Our effort builds upon existing approaches to understand and forecast acute malnutrition. The combination of computational modeling, fine-grained nutrition and open-source data enables scalable, evidence-driven prediction at low cost. The approach is also in line with recent calls to view household behavior as part of a complex adaptive system—characterized by co-evolution, the integration of system components at different units of analysis, feedback loops, and nonlinear scaling processes (Bhavnani et al., 2020; Egli et al., 2019; Fraccascia et al., 2018; Naghshbandi et al., 2020; Nasrazadani and Mahsuli, 2020; Siegenfeld and Bar-Yam, 2020).

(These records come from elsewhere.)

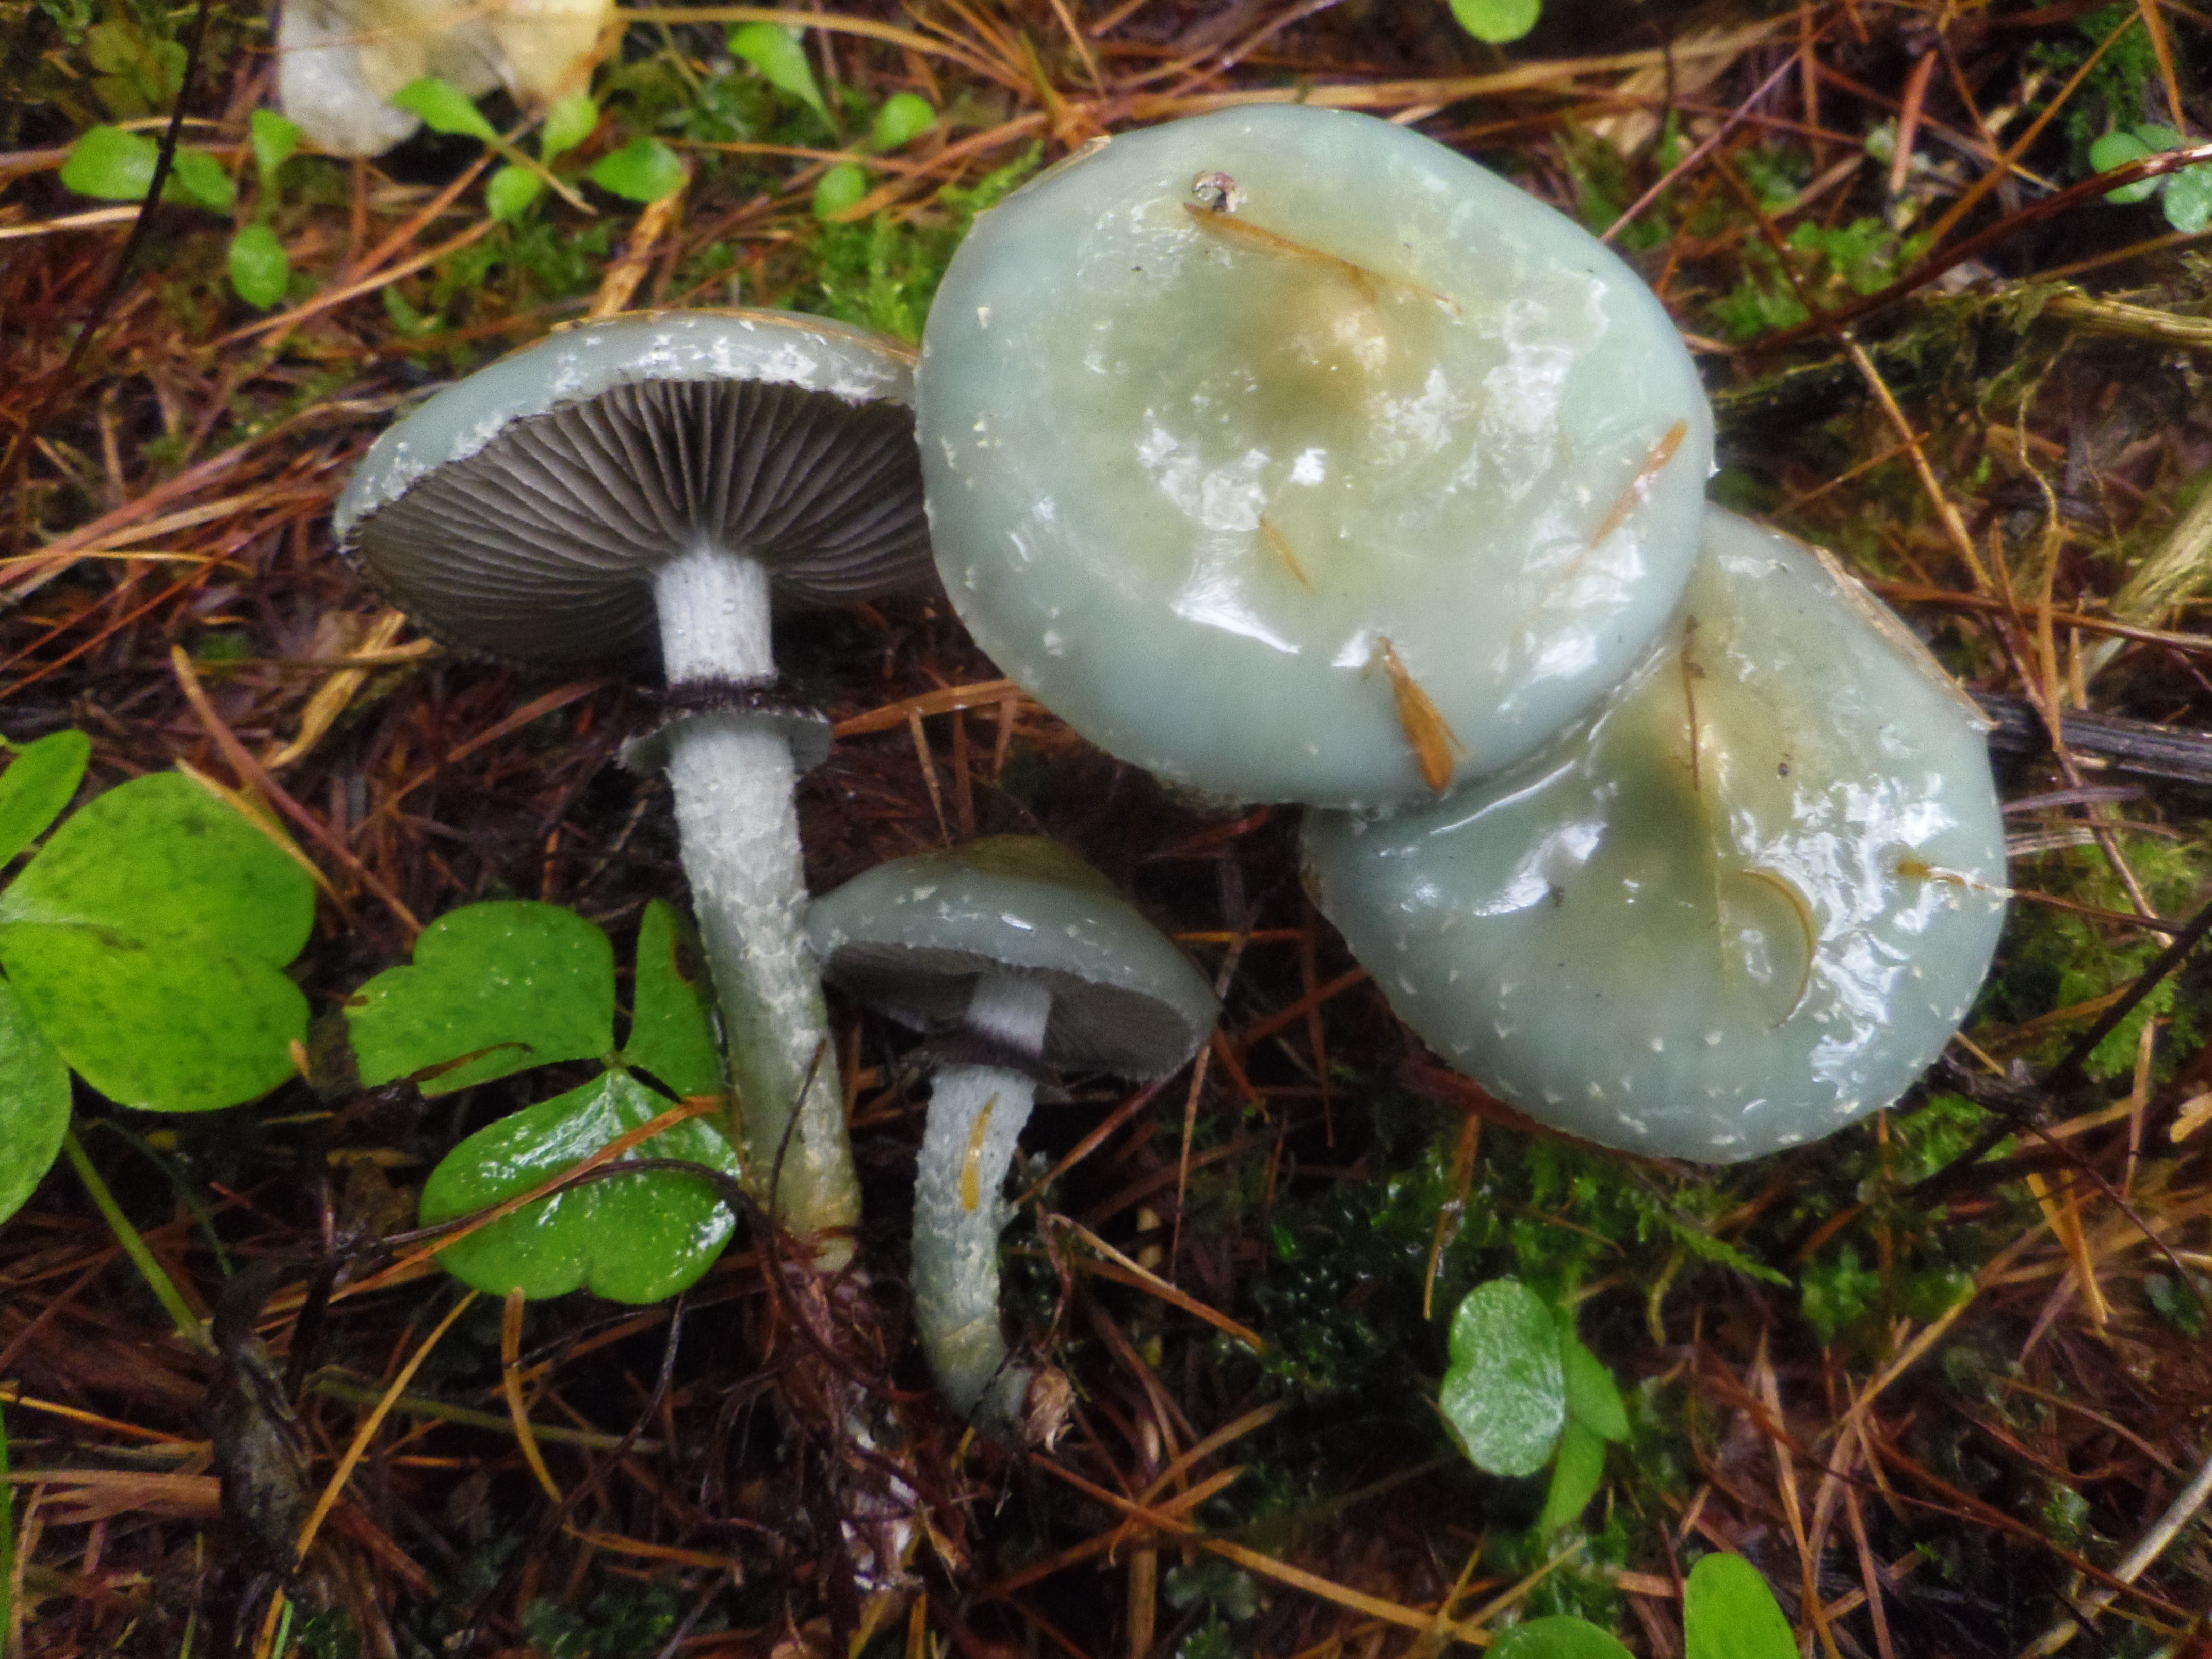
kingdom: Fungi
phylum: Basidiomycota
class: Agaricomycetes
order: Agaricales
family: Strophariaceae
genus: Stropharia
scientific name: Stropharia aeruginosa
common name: Verdigris roundhead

Yet, our work constitutes a first step in this direction, as it raises difficult questions about the nature and consequences of household behavior and adaptation in times of food crisis. Under what circumstances, for instance, are households more likely to adapt their behavior? Is adaptation more likely to be an independent or collective endeavor, and with what tradeoffs? And what specific measures can be implemented to enhance learning and behavior change? Given that households exhibit variation in adaptive capacity—the latter a prerequisite for community resilience to acute malnutrition—it is imperative to design interventions that more effectively foster opportunities for behavioral changes at the household level.

As the international community increases the spending on emergency food aid each year (Kinyoki et al., 2020), with some 50% of global funds in 2020, approximately $90 billion distributed to nine Eastern African countries, food shortages recur with increased frequency and child acute malnutrition remains widespread (Global Nutrition Report, 2020; Young and Marshak, 2018). Given the endemic nature of the problem, our premise in this paper is altogether straightforward. We argue for more effective targeting of households at-risk and timelier nutrition interventions, with a focus on prevention. Such targeted, evidence-driven intervention may only be achieved if household-level characteristics and heterogeneity in behavior and coping strategies are adequately captured (Guha and Chandra, 2021; Wang et al., 2021).